Don’t be interesting; be interested. A friend shared this with me before the Race, but I’ve recalled this principle to mind many times since. We often try to win other’s approval and friendship through the stories we tell and things we say. But when we do this, the conversation is all about us! This isn’t life giving or loving for those listening and enslaves the person sharing to the perceptions and approval of others. So if instead we take interest in others, by listening to them and asking about their lives, we can really love them and free ourselves! To be known is to be loved and to be to loved is to be known. This principle takes our “performance minded, me-centered thinking” and frees us to really love, know, and care for those in our community.

Whatever you want to see, walk in it first. Another thought taken from a friend on the Race. In Malaysia and Cambodia, I had so many dreams for our team but when I didn’t see others putting forth the effort to make these things happen I got pretty frustrated. I wanted us to all want the same things and walk in the same manner towards those goals. But nothing was happening. Then a friend put this challenge before me: whatever you want to see on your team, walk in it first. You want to see your team before more vulnerable? Be vulnerable first. You want people to scream and dance during worship because they are unashamed and no longer fear man? Be the first to dance! Be a leader, step out in the things you want to see; others will follow.

Love from overflow, not obligation. The Lord spoke this while walking to church in Tanzania. I was completely overwhelmed by the “burden” of loving my team and those around me. The love my teammates needed didn’t seem to flow naturally and I often felt like a failure because I wasn’t doing a good job loving them. It was an endless cycle of seeing a need and never being enough. This was the problem: I was trying to love others more than I was receiving love from my Father. I was scraping the bottom of a dry well, trying to conjure up any love I could to appease the expectations I felt from my teammates. But we cannot love unless we have first been loved. Our number one job is to be the BEloved. “We love God because He first loved us.” In order to really love others, genuinely and with a pure heart, we must be resting in the infinite, gracious, and good love of our Father. We can only love others after we have received His perfect love for us.

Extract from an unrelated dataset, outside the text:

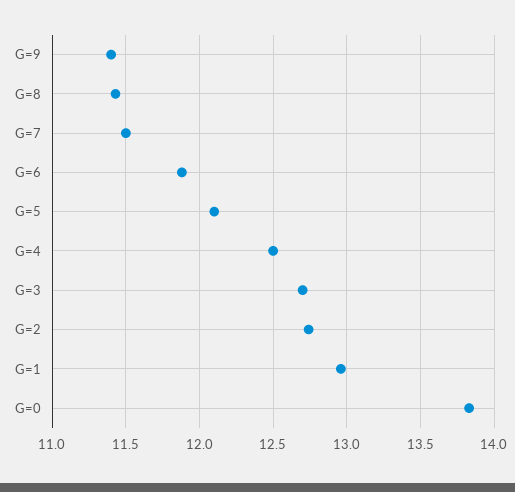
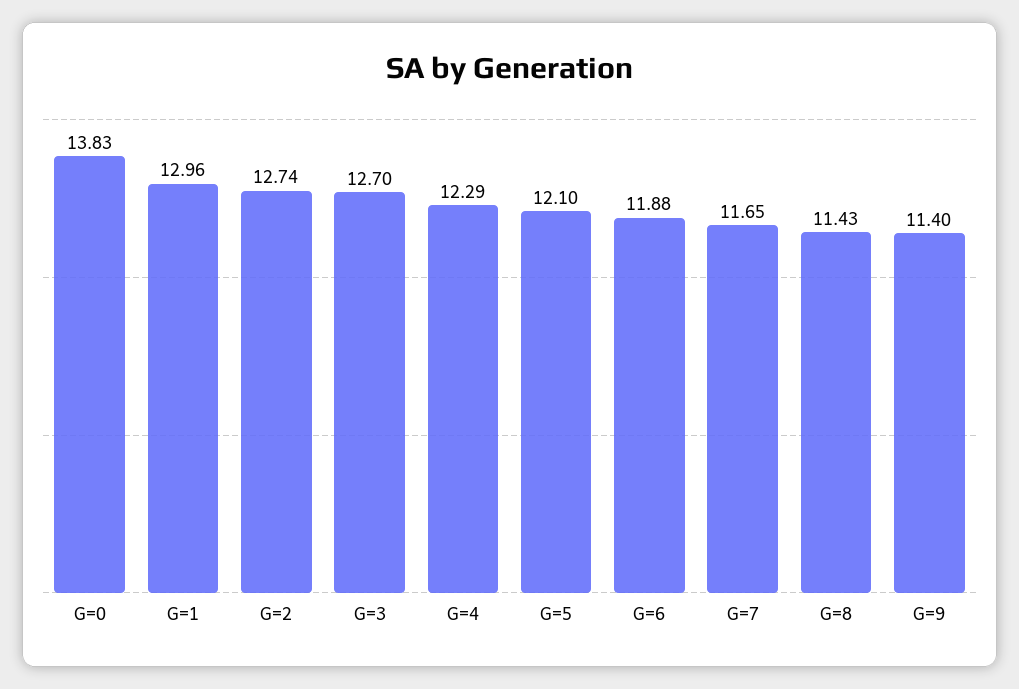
G=7: 11.5 -> 11.65
G=4: 12.5 -> 12.29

Community sees the blind spots you can’t. One reason we need community is because our self-perceptions are limited and skewed. We need others to come along side us, really get to know us, and, in love, restore us in a spirit of gentleness. My team has had to call out fleshly things in me I didn’t know where there (or chose not to recognize) until they brought it to my attention. We are new creations in Christ and are no longer regarded in our flesh but according to the person of Jesus. So as we are in the process of walking out our salvation, we need brothers and sisters to lovingly call us to greater places and point out the things in our lives we have grown numb to or cannot see ourselves.

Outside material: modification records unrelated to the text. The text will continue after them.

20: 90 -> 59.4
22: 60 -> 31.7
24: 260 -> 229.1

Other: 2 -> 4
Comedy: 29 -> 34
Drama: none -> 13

Law doesn’t bring about change; love does. I’ll close with this lesson because it is the one I am learning now. It’s month 10 and things on my team aren’t perfect. I’m not perfect and neither is anyone else.  For many months, I have wanted to see certain changes in myself and in my team, but here we are and some things still look the same. In the beginning of the month, I was super frustrated. I was tempted to give up and some days I still am. I like rules to be followed, spoken expectations to be met, and everyone to equally share responsibilities and duties. But rules don’t bring about real heart change; grading each team member based on their performance won’t transform their heart. God reminded me of this last week: it was His LOVE and PATIENCE that brought about transformation in my life. It was the fact that God loved me in my mess and enough to walk me out of my mess that brought about change. We are all in process. And Jesus loves us every step of the way. He is patient with us and faithful to us no matter what we do. That’s where I am now and Jesus’ steadfast love is my current model for Kingdom love in my community. This is how we will see real transformation: when we humbly love one another in our mess and are patient with each other in process.

I didn’t make that one up, Jesus did.